A (Sustainable) Sushi Lover’s Dream: Tataki in San Francisco
After meeting Casson Trenor at Making WAVES in Boulder this year, I knew I had to try out his sustainable sushi restaurant, Tataki, in San Francisco. Originally opened in 2008, this small sushi restaurant has since opened two more San Francisco locations in Noe Valley and Glen Canyon Park. I decided to venture to the original location in Pacific Heights, and was delighted by the cozy and lively atmosphere. Tataki only seats 24, so there were plenty of people waiting for a seat, and strangers often sat side by side. We were fortunate enough to get a spot at the sushi bar, which was delightful as we were able to watch the sushi chefs create their masterpieces.
Founded by chefs Kin Lui and Raymond Ho and sustainability expert Casson Trenor, Tataki prides itself on using completely sustainable fish. Casson Trenor is the Senior Markets Campaigner of Greenpeace and the author of "Sustainable Sushi: A Guide to Saving the Oceans One Bite at a Time." He speaks about how the sushi industry used to be a completely unsustainable system, and how he became involved because he wanted people to be aware of how to choose fish responsibly and be aware of overfishing. He spearheads Greenpeace's efforts to hold restaurants accountable for their sustainability practices and educates the public about the fishery crisis through public engagements. He has also received several awards including "Hero of the Environment" from Time Magazine, and "Ocean Protection Hero" from Save our Shores. He believes that the only way for the sushi industry to continue is to incorporate sustainable practices. It is all about finding alternatives to overfished species, and to stop supporting chefs that sell those species that are in trouble. It is through the buyer's choices that changes are made, and by restaurants owners listening to their customers who ask for sustainable seafood. Trenor says there are over 10 sustainable sushi restaurants here in the US, and that they continue to support one another because they all want the same thing, to preserve the tradition of sushi. He is also developing another sustainable sushi restaurant in San Francisco called Ki.

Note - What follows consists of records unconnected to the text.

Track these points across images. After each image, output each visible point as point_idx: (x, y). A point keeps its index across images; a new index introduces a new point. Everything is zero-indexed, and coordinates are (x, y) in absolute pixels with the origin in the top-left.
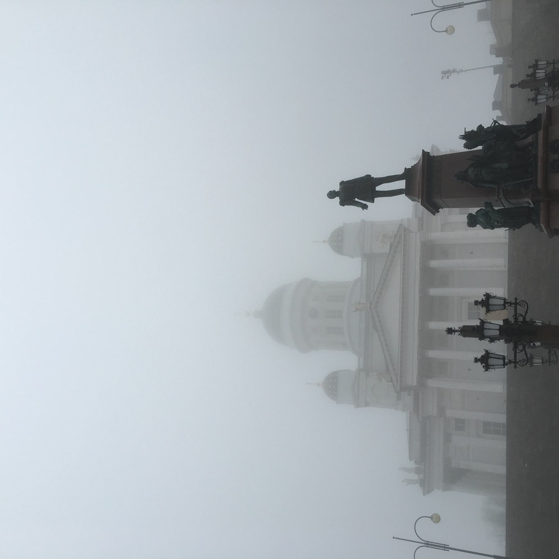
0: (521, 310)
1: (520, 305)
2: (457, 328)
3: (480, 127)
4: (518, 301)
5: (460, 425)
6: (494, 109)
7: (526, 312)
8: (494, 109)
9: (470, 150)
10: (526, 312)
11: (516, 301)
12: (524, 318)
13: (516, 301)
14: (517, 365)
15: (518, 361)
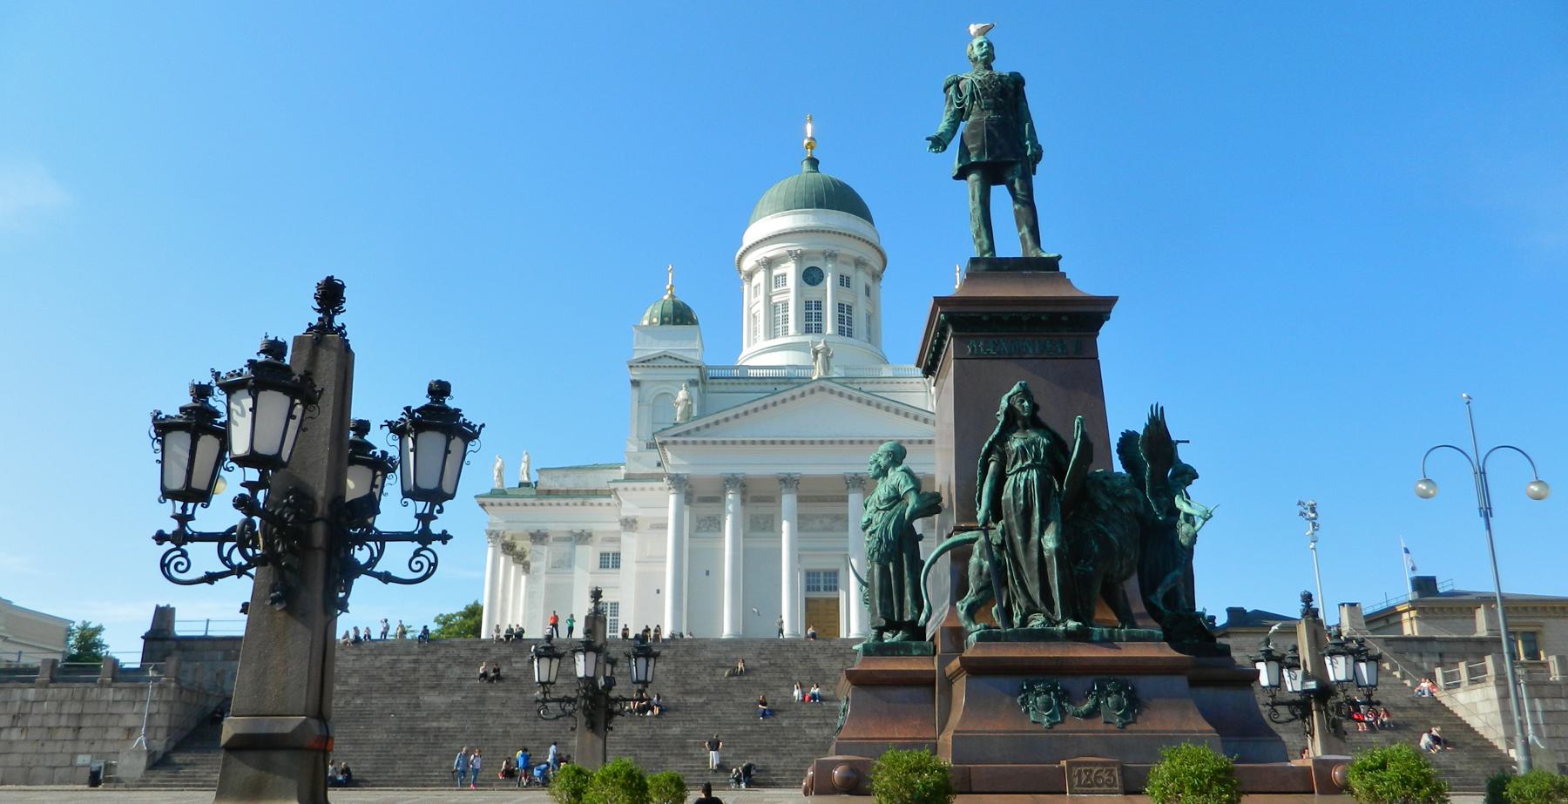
0: (396, 557)
1: (417, 553)
2: (338, 321)
3: (1189, 475)
4: (436, 545)
5: (610, 561)
6: (1231, 611)
7: (386, 578)
8: (1231, 611)
9: (1114, 448)
10: (386, 578)
11: (437, 537)
12: (368, 569)
13: (437, 537)
14: (168, 545)
15: (189, 547)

We decided to start out our meal with some garlic edamame and what came out were no ordinary soybeans. They were covered in a delicious roasted garlic soy-sauce and were pan-fried, resulting in a truly savory and spicy treat. We also went with an appetizer of Baked Sanma, which was mackerel pike that was sauteed on a skewer with sea salt. The mackerel still had its skin on, resulting in a crispy little piece of fish that was still succulent on the inside. One of the specials was called Kurodai, which was seared black se bream with avocado and a jalapeno-ponzu sauce. Since I rarely have sea bream (a Mediterranean fish very closely related to red snapper), I was excited to try out this sashimi. Its taste was extremely similar to snapper, and the jalapeno sauce had exactly the right amount of spice. We also knew it was necessary to try at least one or two of their amazing specialty rolls, so we decided on the Pacific Sunrise, the 49er, and the Double-Double.
The Pacific Sunrise was composed of 4 varieties of fish: Arctic char, sea bream, albacore and snapper, which was then wrapped in thinly sliced cucumber and covered with a garlic ponzu sauce. This roll was excellent because with the lack of rice, you were truly able to taste the distinctness and quality of the fish. The 49er was an avocado roll which was topped with Arctic char, lemon and masago. Arctic char is one of my favorite fish (it's almost a cross between salmon and trout) but I've never had it raw before. This roll was light, fresh and zesty with the addition of lemon and the Arctic char works perfectly in sushi form. Our final roll was the Double-Double, a request of my husband since he loves tempura fried rolls. It was composed of tempura-fried spicy albacore roll which was sliced and covered with masago, green onions, sesame seeds and a spicy aioli. Although I'm not usually a fan of tempura, the batter was light and the spiciness complemented the albacore perfectly.
I had read about how Tataki had attempted to re-create unagi or unsustainable freshwater eels (a sushi-lover's favorite), that instead uses black cod as a replacement for the eel, which is then lightly blackened and served with a delicious rich mirin and soysauce sauce. You can get the recipe here. It was amazing how you didn't miss the eel at all. These creative alternatives to sushi favorites are how restaurants like Tataki are making sustainable, responsible and delicious choices in order to appease the most staunch sushi-lover. You will not miss the Bluefin or the eel, and every lover of sushi should get out there and try the Arctic char.